- _Saved entries_
++++++++

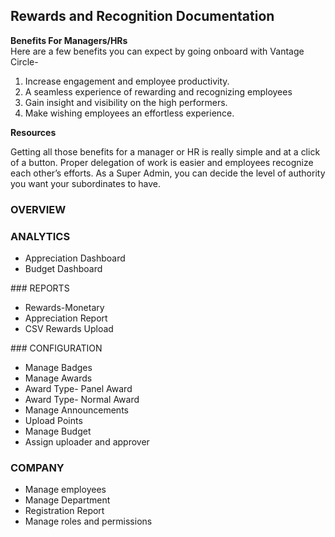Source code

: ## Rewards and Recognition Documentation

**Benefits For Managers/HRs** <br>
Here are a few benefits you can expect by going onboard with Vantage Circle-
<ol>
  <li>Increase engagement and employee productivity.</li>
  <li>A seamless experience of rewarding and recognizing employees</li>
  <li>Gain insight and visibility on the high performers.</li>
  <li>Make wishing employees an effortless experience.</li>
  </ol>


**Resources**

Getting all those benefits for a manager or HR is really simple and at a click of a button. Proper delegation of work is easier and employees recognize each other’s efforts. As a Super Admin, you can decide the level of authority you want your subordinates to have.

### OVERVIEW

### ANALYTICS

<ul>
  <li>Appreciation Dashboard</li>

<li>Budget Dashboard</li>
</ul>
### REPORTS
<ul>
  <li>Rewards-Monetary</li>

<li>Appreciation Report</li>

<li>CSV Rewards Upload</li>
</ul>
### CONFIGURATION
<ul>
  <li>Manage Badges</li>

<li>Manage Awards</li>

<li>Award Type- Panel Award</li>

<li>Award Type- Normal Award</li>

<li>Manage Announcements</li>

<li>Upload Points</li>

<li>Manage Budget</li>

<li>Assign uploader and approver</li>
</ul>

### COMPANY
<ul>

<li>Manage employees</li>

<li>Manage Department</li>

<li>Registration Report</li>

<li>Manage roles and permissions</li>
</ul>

++++++++

- _Aim of the task_
Copy the item above line for line, leaving out the picture.

- _Answer to this problem_
Source code

: ## Rewards and Recognition Documentation

**Benefits For Managers/HRs** <br>
Here are a few benefits you can expect by going onboard with Vantage Circle-
<ol>
  <li>Increase engagement and employee productivity.</li>
  <li>A seamless experience of rewarding and recognizing employees</li>
  <li>Gain insight and visibility on the high performers.</li>
  <li>Make wishing employees an effortless experience.</li>
  </ol>


**Resources**

Getting all those benefits for a manager or HR is really simple and at a click of a button. Proper delegation of work is easier and employees recognize each other’s efforts. As a Super Admin, you can decide the level of authority you want your subordinates to have.

### OVERVIEW

### ANALYTICS

<ul>
  <li>Appreciation Dashboard</li>

<li>Budget Dashboard</li>
</ul>
### REPORTS
<ul>
  <li>Rewards-Monetary</li>

<li>Appreciation Report</li>

<li>CSV Rewards Upload</li>
</ul>
### CONFIGURATION
<ul>
  <li>Manage Badges</li>

<li>Manage Awards</li>

<li>Award Type- Panel Award</li>

<li>Award Type- Normal Award</li>

<li>Manage Announcements</li>

<li>Upload Points</li>

<li>Manage Budget</li>

<li>Assign uploader and approver</li>
</ul>

### COMPANY
<ul>

<li>Manage employees</li>

<li>Manage Department</li>

<li>Registration Report</li>

<li>Manage roles and permissions</li>
</ul>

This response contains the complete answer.